Known as the setting of a Michael Jackson video clip in the late 1990s, Santa Marta is Rio's best known favela, a hillside community perched between Sugarloaf and a colossal Christ the Redeemer.
With doors open even to foreign tourists, its been a showcase since 2008 when Rio began embedding police pacification units in poor communities to wrest them from drug lords and armed gangs.
But a decade on, things are changing.
Last month, a bronze statue of the "king of pop," the pride of Santa Marta, appeared with a rifle slung around its neck.
The ominous image showed who was back in charge.
Since then, there have been at least six shootings and one policeman wounded.
Once a model of pacification, Santa Marta has now become a symbol of decline and the uncertainties facing the 1.5 million people -- a quarter of Rio's population -- who live in favelas.
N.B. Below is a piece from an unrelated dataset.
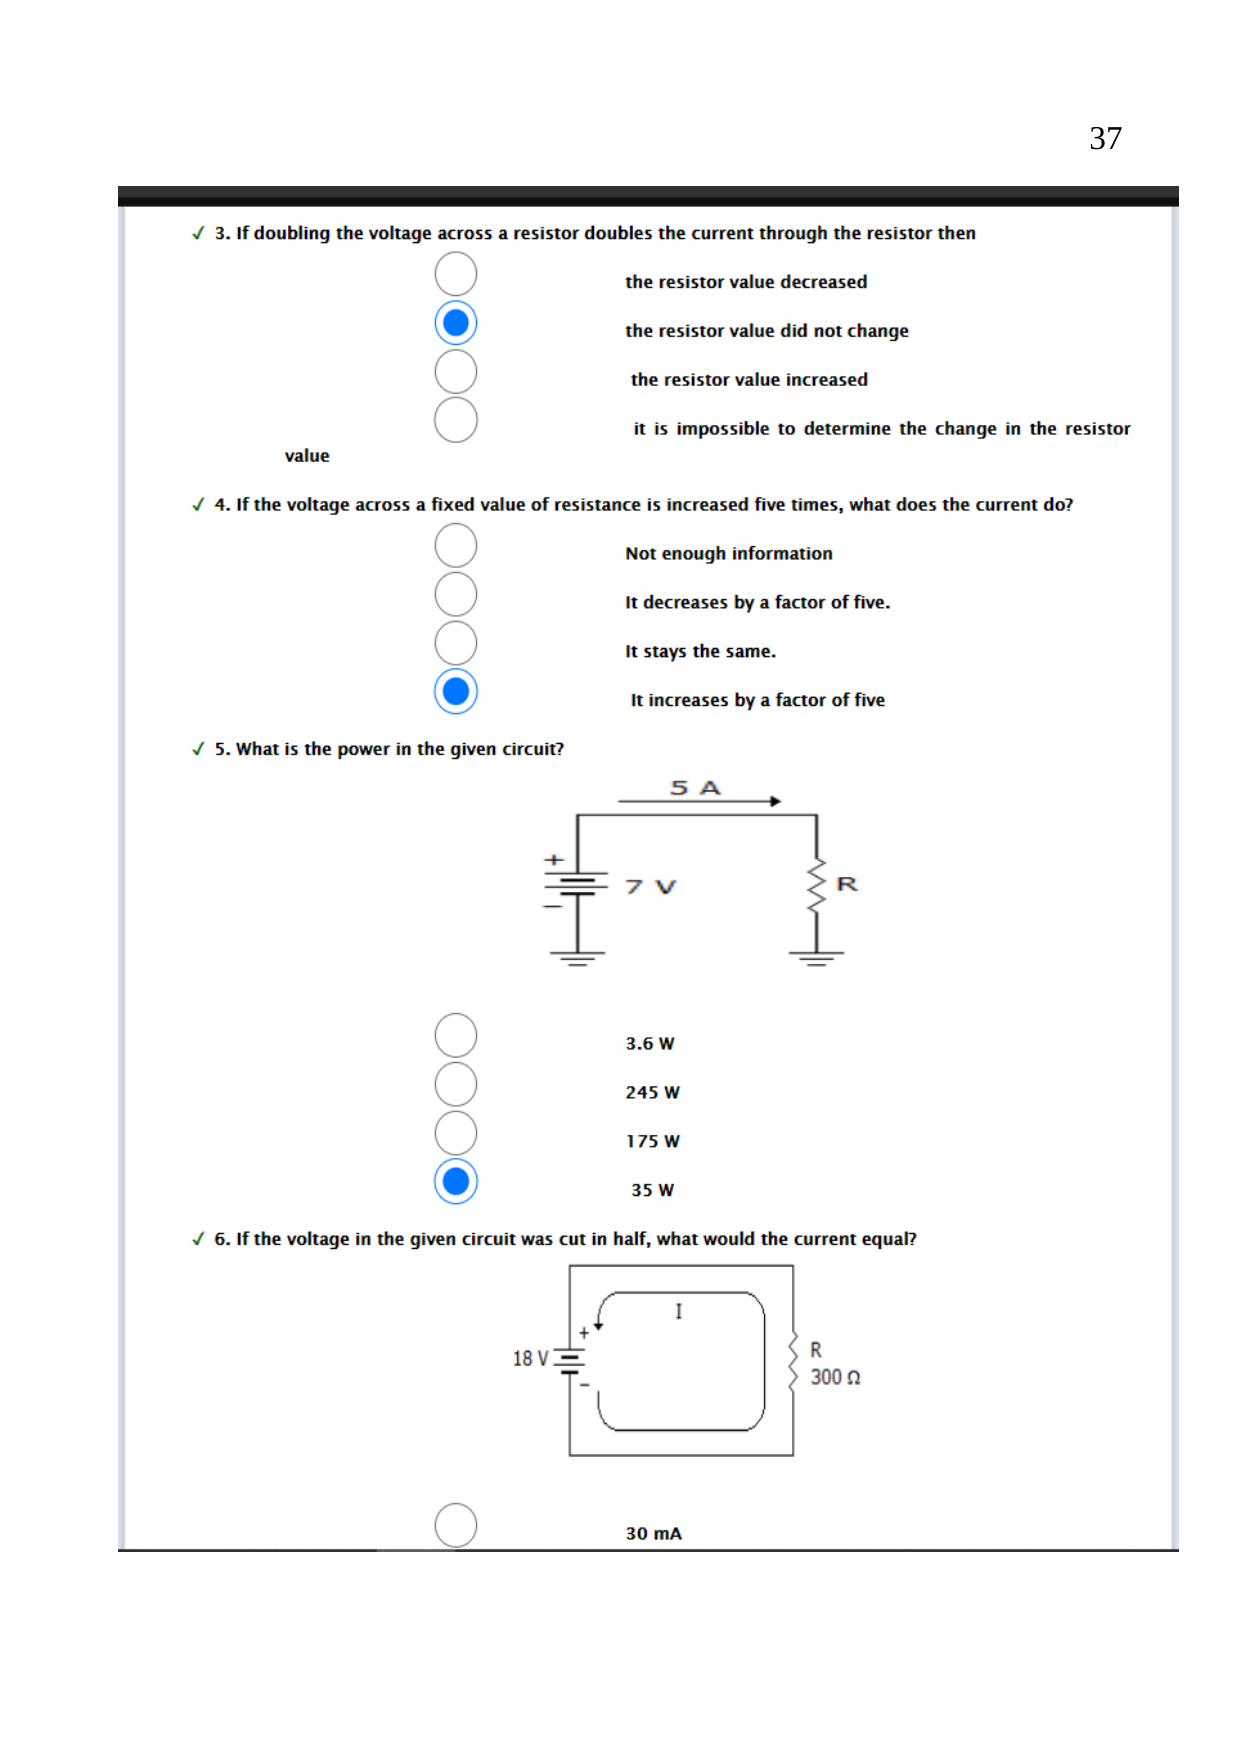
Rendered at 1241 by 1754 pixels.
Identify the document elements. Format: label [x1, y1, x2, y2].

picture [162, 186, 1095, 1552]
The strategy for restoring order in Rio's most impoverished neighborhoods was born a decade ago with a view to the 2014 World Cub and the 2016 Olympics.
The state government decided the way to go was to install so-called Police Pacification Units inside the "favelas."
Some 9,500 police have been deployed in 38 communities under the program. Accusations of abuses have accumulated since 2013, but the program nevertheless allowed Santa Maria to go six years without a shot being fired.
It was visited by the likes of Madonna and former US vice president Joe Biden.
And it had all the ingredients for success: only 5,000 inhabitants, a border on Rio's wealthy Botafogo district, and the support of strong community leaders.
Once the mega sporting events were over, however, Rio was left mired in budget woes and with police pay in arrears, causing security to deteriorate.
"Santa Marta is no longer pacified. They say it is a pacified favela, but we no longer have peace. At any moment there could be a shooting," says 'Ze' Mario Hilario, the embattled 57-year-old president of the neighborhood association.
Though the violence in the favelas on Rio's outer periphery is far worse -- with daily gunbattles and a rising toll of casualties from stray bullets -- the tension in Santa Maria is palpable.
Hardly anyone dares to speak out, for fear of reprisals. "Here it's better to say 'I don't know, I did not see,'" says a woman waiting in line at a beauty salon.
The official figures are hair-raising: in the first three months of this year there were 623 shooting incidents in the "pacified" favelas, or seven a day.
With more than 100 police officers assassinated this year, eight of them in the police pacification units, Rio's public security department no longer allows journalists to visit the units or interview the agents, not even in Santa Maria.
One way to visit them is by taking the "Rio Top Tour," an initiative launched in 2010 by local residents.
A cable car takes visitors up the hillside, past a living postcard of colorful hand-built houses with million dollar views of Christ the Redeemer and Sugar Loaf.
The last stop is at the summit, where a police pacification unit is stationed. Agents go in and out of the station, past what appears to be an abandoned guard house.
Lower down the hill, at the Michael Jackson plaza, five police officers in bullet-proof vests and rifles guard the statue. Just before sundown, only one Brazilian visitor takes the cable car up the hill.
"With everything that is going down in the favelas, I imagine that the tourists are wary," says Andrea Miranda, who sells souvenirs in the plaza.
Minutes later, the statistics come exploding to life: three or four shots ring out -- loud, and very close.
Drug traffickers have been trying to reassert control over the favelas since 2013, taking advantage of police scandals, like the disappearance of a bricklayer, Amarild Dias arrested by police in Rocinha, another favela.
In August, Rio's public security department announced it was withdrawing 3,000 police from the pacification units to reinforce patrols in metropolitan areas where 86 percent of the crime is concentrated.
Security Secretary Roberto Sa pledged, however, not to dismantle the police pacification units "as long as I am secretary."
Sixty percent of favelas with a police pacification unit want them to stay, even though most believe they have failed, according to a study by the Center for Studies on Security and Citizenship.
Silvia Ramos, a coordinator of the study, regrets that the police pacification units weren't accompanied by social programs.
"I don't want to say that the pacification project is a failure, because it might then be abandoned. And if it is abandoned, the message we would be sending is: turn the favelas over to the armed gangs and let's keep Rio for the rich. That would be a dark moment," she said.
Ze Mario still has hopes and refuses to accept that the song Michael Jackson recorded in 1996 is still valid today: "They don't care about us."